Even though winter energy price projections have come down, consumers already facing a tough economic climate are likely to be paying more to heat their homes this winter than they spent a year or two ago, according to the Alliance to Save Energy. High home heating costs make energy efficiency as timely as ever, says the Alliance, which also highlights new federal income tax credits for homeowners who make energy efficiency home improvements in 2009.
"The average U.S. household will spend $2300 on home energy this year - 7% more than last year and 12% more than in 2006 - with winter heating bills taking a large 'bite' out of household budgets going into next year," noted Alliance president Kateri Callahan. "At a time of financial stress and strain for many, simple yet effective energy-saving steps are the way to go - not only to save money, but also to make homes more comfortable and help protect the environment.
Callahan said that new federal income tax credits for energy efficiency home upgrades made in 2009 can partially offset the up-front cost of new equipment such as highly efficient furnaces and heat pumps.

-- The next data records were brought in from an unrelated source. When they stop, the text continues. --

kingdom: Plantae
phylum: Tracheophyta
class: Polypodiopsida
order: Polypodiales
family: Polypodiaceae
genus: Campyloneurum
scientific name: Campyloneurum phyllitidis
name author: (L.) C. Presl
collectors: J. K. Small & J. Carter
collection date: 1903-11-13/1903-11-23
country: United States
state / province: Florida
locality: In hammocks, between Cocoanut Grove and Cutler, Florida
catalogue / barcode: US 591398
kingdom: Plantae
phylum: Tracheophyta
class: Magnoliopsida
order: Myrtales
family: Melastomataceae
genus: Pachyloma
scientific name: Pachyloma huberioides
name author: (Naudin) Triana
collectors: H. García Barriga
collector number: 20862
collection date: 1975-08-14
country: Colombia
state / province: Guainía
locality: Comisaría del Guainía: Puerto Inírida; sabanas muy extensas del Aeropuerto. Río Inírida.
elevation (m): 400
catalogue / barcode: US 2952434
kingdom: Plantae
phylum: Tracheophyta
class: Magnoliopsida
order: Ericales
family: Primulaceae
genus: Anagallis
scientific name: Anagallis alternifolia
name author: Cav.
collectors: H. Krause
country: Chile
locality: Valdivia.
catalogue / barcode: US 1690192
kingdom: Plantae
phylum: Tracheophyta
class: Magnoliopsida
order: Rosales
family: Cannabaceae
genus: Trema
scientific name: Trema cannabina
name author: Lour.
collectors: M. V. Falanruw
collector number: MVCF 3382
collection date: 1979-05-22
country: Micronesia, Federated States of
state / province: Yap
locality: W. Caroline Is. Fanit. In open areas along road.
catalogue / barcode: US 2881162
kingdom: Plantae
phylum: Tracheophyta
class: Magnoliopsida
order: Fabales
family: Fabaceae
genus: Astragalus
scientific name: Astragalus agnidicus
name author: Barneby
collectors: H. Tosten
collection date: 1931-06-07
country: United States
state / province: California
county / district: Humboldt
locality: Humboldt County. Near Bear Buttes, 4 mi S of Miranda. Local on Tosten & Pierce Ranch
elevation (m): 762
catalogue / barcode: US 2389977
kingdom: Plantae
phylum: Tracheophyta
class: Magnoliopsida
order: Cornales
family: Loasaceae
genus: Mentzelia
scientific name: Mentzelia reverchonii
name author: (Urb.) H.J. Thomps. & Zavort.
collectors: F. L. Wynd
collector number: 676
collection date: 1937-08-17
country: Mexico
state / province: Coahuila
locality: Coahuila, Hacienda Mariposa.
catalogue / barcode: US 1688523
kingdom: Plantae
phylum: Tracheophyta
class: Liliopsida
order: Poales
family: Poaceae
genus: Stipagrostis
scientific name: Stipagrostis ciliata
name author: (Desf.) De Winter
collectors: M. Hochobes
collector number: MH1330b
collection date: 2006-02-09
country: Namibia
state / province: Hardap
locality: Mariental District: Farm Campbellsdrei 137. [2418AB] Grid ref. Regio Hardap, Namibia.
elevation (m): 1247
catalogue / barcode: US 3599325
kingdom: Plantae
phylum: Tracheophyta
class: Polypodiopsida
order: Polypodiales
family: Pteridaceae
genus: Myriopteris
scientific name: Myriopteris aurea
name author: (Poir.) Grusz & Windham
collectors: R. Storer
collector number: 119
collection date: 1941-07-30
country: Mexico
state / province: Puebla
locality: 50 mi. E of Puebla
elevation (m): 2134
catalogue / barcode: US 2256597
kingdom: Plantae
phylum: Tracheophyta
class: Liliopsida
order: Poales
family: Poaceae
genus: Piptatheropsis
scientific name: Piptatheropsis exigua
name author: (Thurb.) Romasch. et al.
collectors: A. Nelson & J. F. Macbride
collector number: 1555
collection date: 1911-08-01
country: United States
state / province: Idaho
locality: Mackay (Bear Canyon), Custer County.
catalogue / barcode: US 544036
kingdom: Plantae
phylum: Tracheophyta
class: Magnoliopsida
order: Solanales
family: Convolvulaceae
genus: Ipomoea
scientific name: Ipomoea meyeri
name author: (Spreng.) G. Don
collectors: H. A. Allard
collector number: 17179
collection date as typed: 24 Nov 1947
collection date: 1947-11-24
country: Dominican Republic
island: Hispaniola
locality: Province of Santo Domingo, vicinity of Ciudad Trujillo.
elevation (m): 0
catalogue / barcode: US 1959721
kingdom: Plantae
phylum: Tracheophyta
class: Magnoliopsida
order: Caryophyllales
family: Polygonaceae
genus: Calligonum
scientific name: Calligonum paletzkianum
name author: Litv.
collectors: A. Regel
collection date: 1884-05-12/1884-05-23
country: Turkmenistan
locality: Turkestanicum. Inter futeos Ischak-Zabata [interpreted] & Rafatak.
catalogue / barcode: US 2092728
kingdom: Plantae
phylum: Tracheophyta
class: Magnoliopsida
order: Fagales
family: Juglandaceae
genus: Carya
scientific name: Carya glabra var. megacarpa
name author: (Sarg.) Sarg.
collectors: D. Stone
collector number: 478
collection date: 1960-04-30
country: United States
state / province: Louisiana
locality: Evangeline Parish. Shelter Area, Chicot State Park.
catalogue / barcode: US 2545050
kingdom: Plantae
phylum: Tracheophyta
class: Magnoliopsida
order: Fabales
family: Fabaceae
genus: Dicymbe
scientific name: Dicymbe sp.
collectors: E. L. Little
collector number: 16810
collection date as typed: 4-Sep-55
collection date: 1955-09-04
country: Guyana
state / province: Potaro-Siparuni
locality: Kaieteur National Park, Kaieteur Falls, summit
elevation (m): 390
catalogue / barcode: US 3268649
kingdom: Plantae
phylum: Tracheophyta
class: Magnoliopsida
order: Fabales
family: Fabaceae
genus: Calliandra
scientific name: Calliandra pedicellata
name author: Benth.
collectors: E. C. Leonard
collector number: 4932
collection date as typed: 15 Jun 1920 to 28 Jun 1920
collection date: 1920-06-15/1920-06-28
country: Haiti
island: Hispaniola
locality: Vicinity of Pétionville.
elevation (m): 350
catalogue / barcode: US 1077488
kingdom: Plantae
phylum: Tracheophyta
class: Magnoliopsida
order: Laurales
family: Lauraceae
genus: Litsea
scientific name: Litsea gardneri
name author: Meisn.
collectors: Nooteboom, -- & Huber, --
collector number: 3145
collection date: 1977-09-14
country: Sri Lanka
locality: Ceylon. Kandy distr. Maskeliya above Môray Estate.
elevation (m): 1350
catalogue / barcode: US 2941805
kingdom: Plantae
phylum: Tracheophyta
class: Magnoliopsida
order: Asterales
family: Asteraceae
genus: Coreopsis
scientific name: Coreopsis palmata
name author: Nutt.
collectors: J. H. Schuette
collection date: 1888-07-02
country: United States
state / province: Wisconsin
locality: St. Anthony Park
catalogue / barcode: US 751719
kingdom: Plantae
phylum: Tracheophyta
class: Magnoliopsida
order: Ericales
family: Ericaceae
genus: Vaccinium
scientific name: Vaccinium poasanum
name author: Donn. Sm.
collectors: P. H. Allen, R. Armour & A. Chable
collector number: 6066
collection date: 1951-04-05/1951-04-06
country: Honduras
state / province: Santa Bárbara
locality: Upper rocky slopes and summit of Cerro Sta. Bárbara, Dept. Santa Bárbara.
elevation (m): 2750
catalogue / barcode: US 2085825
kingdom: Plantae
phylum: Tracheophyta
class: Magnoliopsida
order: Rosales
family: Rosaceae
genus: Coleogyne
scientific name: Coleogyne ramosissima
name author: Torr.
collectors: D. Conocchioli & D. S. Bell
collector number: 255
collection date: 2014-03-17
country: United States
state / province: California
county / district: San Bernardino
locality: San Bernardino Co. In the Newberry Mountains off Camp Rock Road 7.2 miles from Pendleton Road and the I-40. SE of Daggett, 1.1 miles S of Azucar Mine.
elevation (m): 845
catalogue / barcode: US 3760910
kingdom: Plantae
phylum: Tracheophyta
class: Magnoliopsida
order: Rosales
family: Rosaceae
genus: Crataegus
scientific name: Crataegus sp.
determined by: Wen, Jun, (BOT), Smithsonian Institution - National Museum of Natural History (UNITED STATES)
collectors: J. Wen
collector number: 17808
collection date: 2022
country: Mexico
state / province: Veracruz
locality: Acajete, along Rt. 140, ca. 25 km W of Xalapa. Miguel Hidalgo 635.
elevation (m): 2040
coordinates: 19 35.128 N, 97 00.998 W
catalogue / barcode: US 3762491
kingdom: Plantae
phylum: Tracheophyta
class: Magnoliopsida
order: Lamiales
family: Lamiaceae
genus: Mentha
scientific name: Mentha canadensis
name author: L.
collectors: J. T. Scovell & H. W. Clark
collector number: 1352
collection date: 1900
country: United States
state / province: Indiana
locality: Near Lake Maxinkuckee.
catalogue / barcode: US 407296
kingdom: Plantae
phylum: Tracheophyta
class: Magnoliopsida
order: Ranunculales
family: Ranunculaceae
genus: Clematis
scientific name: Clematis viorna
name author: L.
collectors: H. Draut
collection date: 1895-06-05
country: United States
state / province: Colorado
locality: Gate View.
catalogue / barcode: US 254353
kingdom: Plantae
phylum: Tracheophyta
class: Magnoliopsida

The Alliance suggests that consumers should properly maintain their HVAC system. "Just as a tune-up for your car can improve your gas mileage, a yearly tune-up of your heating and cooling system can improve efficiency and comfort," it said. "Consider a semi-annual or yearly professional "tune-up" of the system to ensure it is working efficiently."
The Alliance also suggests that consumers install Energy Star qualified heating and cooling equipment. "If you have to replace your HVAC equipment, consider a unit that has earned the Energy Star," it said. "Installed correctly, these high-efficiency units can save up to 20% on heating and cooling costs. Certain highly efficient models qualify for a federal income tax credit in 2009."